Rewrite the data below, beginning at the line that contains "## Acknowledgements" and continuing through the line that contains "Enterprise](http://www.gnu.org/projects/gnue/)", and substitute "Future" for "Promise" while keeping everything else unchanged. Leave the pictures out of your answer.

Stored data entries:

----

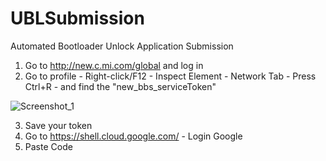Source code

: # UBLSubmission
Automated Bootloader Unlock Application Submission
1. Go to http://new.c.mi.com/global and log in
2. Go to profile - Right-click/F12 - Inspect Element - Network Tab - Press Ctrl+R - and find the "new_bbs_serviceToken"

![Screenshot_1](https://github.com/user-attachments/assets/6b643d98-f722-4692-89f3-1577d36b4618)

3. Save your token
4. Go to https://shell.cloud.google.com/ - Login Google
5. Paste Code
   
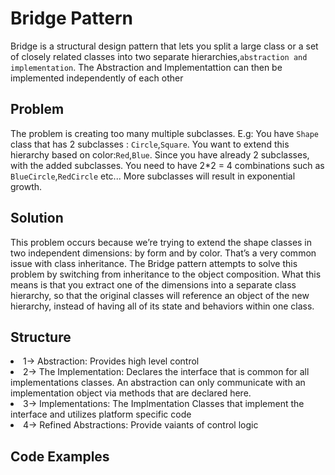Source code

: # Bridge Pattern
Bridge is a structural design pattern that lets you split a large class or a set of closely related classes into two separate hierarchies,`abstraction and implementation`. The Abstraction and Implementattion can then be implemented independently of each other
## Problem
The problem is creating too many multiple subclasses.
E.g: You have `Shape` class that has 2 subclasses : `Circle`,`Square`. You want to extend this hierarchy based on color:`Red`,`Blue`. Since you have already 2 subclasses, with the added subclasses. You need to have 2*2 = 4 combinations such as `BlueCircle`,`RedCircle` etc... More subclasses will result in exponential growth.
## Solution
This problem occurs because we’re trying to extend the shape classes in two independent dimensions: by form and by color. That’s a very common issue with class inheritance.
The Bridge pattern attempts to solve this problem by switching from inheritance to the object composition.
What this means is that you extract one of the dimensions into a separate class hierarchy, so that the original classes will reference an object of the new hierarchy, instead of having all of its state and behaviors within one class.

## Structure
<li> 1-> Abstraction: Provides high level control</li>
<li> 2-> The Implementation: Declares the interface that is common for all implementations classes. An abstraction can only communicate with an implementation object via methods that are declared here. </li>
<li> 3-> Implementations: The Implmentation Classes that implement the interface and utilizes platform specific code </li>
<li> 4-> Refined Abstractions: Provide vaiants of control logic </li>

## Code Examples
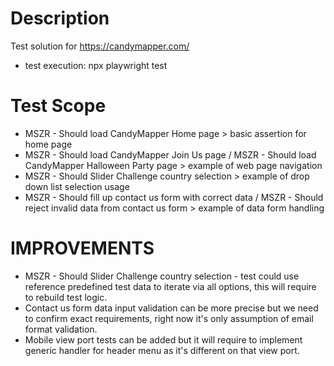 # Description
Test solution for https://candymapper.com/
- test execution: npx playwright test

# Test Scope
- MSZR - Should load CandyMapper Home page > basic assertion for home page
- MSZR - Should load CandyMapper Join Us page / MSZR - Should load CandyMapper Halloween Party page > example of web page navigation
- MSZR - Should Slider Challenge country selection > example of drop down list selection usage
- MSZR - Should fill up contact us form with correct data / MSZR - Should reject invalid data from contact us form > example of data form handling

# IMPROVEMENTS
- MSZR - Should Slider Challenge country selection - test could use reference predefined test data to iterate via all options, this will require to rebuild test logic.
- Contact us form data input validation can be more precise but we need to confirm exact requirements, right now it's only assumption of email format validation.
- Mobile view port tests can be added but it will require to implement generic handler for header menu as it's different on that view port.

----

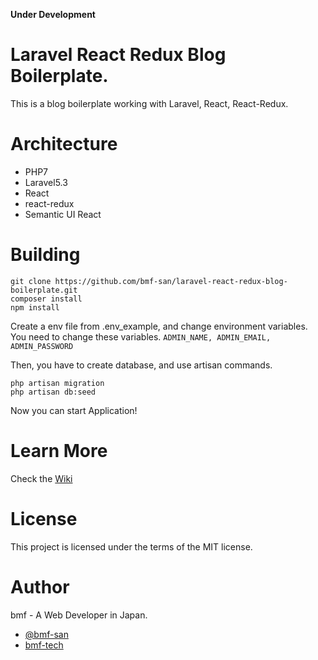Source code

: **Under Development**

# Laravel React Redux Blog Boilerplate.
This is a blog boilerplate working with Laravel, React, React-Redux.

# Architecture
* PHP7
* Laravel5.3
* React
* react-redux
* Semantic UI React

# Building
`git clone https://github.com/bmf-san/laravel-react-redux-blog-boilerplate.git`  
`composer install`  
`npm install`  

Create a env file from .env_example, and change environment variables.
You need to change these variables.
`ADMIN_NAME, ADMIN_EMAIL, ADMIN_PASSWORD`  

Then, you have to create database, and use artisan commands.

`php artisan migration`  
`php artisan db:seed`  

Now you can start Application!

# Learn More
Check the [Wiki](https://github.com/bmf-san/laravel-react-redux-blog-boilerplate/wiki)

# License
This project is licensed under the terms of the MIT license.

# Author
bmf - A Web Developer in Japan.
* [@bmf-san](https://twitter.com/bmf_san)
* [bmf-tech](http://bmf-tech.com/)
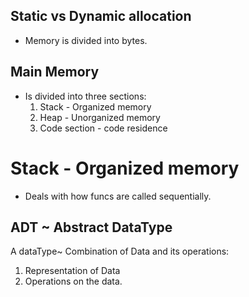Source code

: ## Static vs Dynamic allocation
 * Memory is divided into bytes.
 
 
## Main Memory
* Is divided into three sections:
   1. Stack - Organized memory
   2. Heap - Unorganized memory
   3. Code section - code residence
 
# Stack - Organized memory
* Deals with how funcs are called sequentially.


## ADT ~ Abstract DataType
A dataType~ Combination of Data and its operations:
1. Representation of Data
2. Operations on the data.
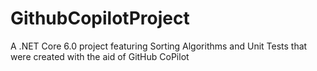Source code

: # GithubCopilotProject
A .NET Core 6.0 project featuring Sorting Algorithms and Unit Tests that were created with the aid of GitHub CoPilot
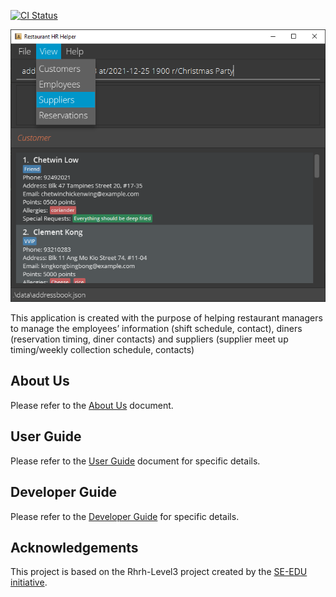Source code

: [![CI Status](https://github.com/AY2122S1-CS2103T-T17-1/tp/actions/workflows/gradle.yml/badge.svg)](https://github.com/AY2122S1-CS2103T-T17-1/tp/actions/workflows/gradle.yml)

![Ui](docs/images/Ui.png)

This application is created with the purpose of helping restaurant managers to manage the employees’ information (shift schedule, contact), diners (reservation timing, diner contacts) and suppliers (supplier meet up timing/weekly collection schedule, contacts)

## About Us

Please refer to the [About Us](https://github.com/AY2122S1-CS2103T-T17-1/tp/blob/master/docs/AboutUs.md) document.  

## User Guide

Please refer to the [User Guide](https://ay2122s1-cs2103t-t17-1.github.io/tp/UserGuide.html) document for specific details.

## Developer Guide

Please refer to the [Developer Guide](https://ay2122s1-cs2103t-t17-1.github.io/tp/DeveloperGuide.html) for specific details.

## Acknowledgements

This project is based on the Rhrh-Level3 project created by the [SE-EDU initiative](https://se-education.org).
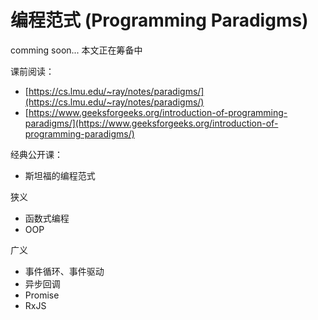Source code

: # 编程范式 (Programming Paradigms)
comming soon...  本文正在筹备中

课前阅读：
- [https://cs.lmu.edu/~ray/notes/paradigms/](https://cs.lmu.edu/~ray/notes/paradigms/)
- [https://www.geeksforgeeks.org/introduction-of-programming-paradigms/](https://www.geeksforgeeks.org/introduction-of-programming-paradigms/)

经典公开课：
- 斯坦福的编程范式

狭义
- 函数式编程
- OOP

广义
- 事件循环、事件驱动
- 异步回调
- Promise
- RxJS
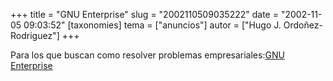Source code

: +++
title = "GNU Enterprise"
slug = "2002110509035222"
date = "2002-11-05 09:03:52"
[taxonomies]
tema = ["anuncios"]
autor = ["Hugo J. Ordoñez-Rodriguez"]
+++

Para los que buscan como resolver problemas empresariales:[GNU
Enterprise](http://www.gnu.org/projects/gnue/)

----

Solution:
## Acknowledgements

This project is based on the Rhrh-Level3 project created by the [SE-EDU initiative](https://se-education.org).
Source code

: # 编程范式 (Programming Paradigms)
comming soon...  本文正在筹备中

课前阅读：
- [https://cs.lmu.edu/~ray/notes/paradigms/](https://cs.lmu.edu/~ray/notes/paradigms/)
- [https://www.geeksforgeeks.org/introduction-of-programming-paradigms/](https://www.geeksforgeeks.org/introduction-of-programming-paradigms/)

经典公开课：
- 斯坦福的编程范式

狭义
- 函数式编程
- OOP

广义
- 事件循环、事件驱动
- 异步回调
- Future
- RxJS
Source code

: +++
title = "GNU Enterprise"
slug = "2002110509035222"
date = "2002-11-05 09:03:52"
[taxonomies]
tema = ["anuncios"]
autor = ["Hugo J. Ordoñez-Rodriguez"]
+++

Para los que buscan como resolver problemas empresariales:[GNU
Enterprise](http://www.gnu.org/projects/gnue/)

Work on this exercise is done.